Os sintomas incluem desatenção, lentificação do pensamento e dificuldades de memória e, quando persistem, aumentam a vulnerabilidade para Alzheimer.

Já a via vascular relaciona hipertensão, diabetes, colesterol alto e doenças cardíacas à demência. “Essas condições reduzem a circulação adequada de sangue no cérebro. Isso causa pequenas lesões que, ao longo dos anos, prejudicam as conexões entre os neurônios. Esse processo pode tanto acelerar o Alzheimer quanto gerar uma demência vascular que se mistura com ele, uma das principais causas de demência mistas, ou seja, da presença de mais de um fator que leva ao declínio cognitivo”, ressalta Iron.

O comprometimento cognitivo leve, o último caminho, é a zona de transição entre um cérebro saudável e aquele que está desenvolvendo demência. Neste estado, o paciente apresenta esquecimentos acima do esperado para a sua idade, mas mantém a autonomia. O neurologista ressalta, porém, que este caminho não é irreversível e responde bem às intervenções feitas no momento certo.

“Em um estudo brasileiro chamada PALA, de 2012, com pacientes diagnosticados com comprometimento cognitivo leve, foi visto que 38% dos casos desenvolveram demência, 38% melhoraram e 24% mantiveram-se estáveis.
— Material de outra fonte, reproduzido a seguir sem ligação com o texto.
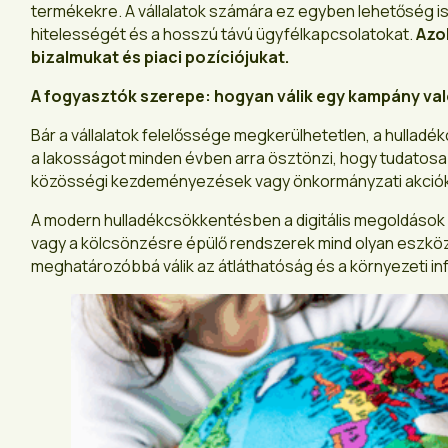
termékekre. A vállalatok számára ez egyben lehetőség i
hitelességét és a hosszú távú ügyfélkapcsolatokat.
Azo
bizalmukat és piaci pozíciójukat.
A fogyasztók szerepe: hogyan válik egy kampány val
Bár a vállalatok felelőssége megkerülhetetlen, a hullad
a lakosságot minden évben arra ösztönzi, hogy tudatos
közösségi kezdeményezések vagy önkormányzati akciók,
A modern hulladékcsökkentésben a digitális megoldások i
vagy a kölcsönzésre épülő rendszerek mind olyan eszköz
meghatározóbbá válik az átláthatóság és a környezeti in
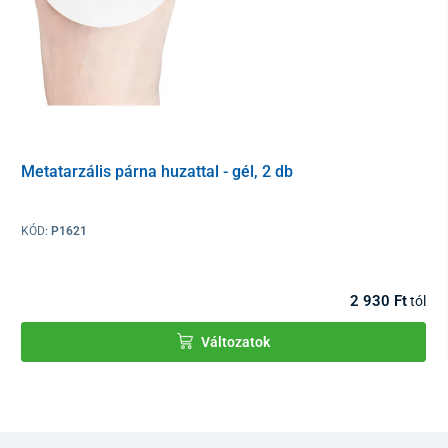
Metatarzális párna huzattal - gél, 2 db
KÓD:
P1621
2 930 Ft
tól
Változatok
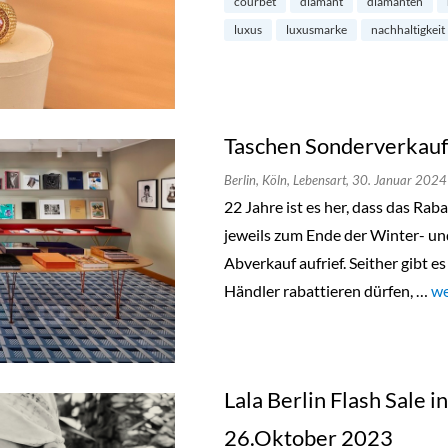
courbet
diamant
diamanten
luxus
luxusmarke
nachhaltigkeit
Taschen Sonderverkauf 
Berlin,
Köln,
Lebensart,
30. Januar 2024
22 Jahre ist es her, dass das Ra
jeweils zum Ende der Winter- u
Abverkauf aufrief. Seither gibt e
Händler rabattieren dürfen, …
„T
we
Lala Berlin Flash Sale 
26.Oktober 2023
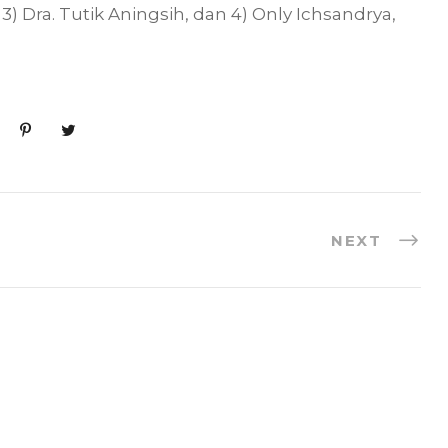
 3) Dra. Tutik Aningsih, dan 4) Only Ichsandrya,
NEXT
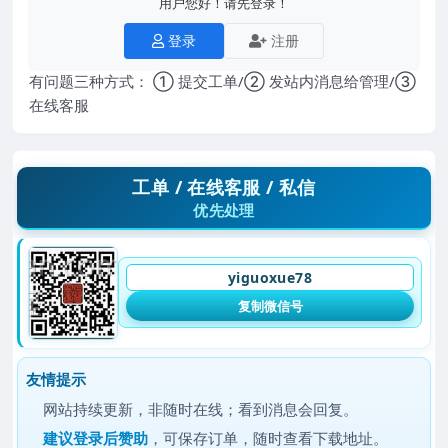
用户您好！请先登录！
登录
注册
有问题三种方式： ① 提交工单/② 发站内消息给管理/③
在线客服
工单 / 在线客服 / 私信
优先处理
yiguoxue78
复制微信号
友情提示
网站持续更新，非随时在线；看到消息会回复。
建议
登录后赞助
，可保存订单，随时查看下载地址。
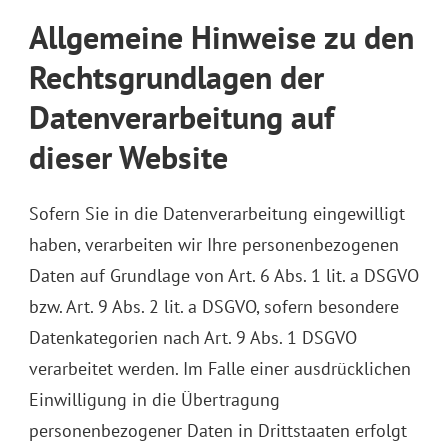
Allgemeine Hinweise zu den
Rechtsgrundlagen der
Datenverarbeitung auf
dieser Website
Sofern Sie in die Datenverarbeitung eingewilligt
haben, verarbeiten wir Ihre personenbezogenen
Daten auf Grundlage von Art. 6 Abs. 1 lit. a DSGVO
bzw. Art. 9 Abs. 2 lit. a DSGVO, sofern besondere
Datenkategorien nach Art. 9 Abs. 1 DSGVO
verarbeitet werden. Im Falle einer ausdrücklichen
Einwilligung in die Übertragung
personenbezogener Daten in Drittstaaten erfolgt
Isso reforça a ideia de o tratamento e a prevenção podem evitar a evolução para quadros demenciais”, completa o neurologista.

Por fim, o especialita reforça que identificar estes padrões tem impacto direto na prática clínica por permitir um diagnóstico sequencial e um acompanhamento clínico atento que anteveja o aparecimento do Alzheimer. 

Iron diz que a partir do momento que se sabe da existência dos quatro caminhos, a atenção para prevenção precoce redobra, uma vez que a maioria se trata de fatores modificáveis.

“Quando identificamos, por exemplo, que um paciente tem hipertensão mal controlada, histórico de depressão e sinais iniciais de comprometimento cognitivo, já buscamos agir cedo. Isso visa atrasar a progressão para demência de Alzheimer, assim como também melhora a qualidade de vida com orientações de tratamento, estilo de vida e acompanhamento especializado.”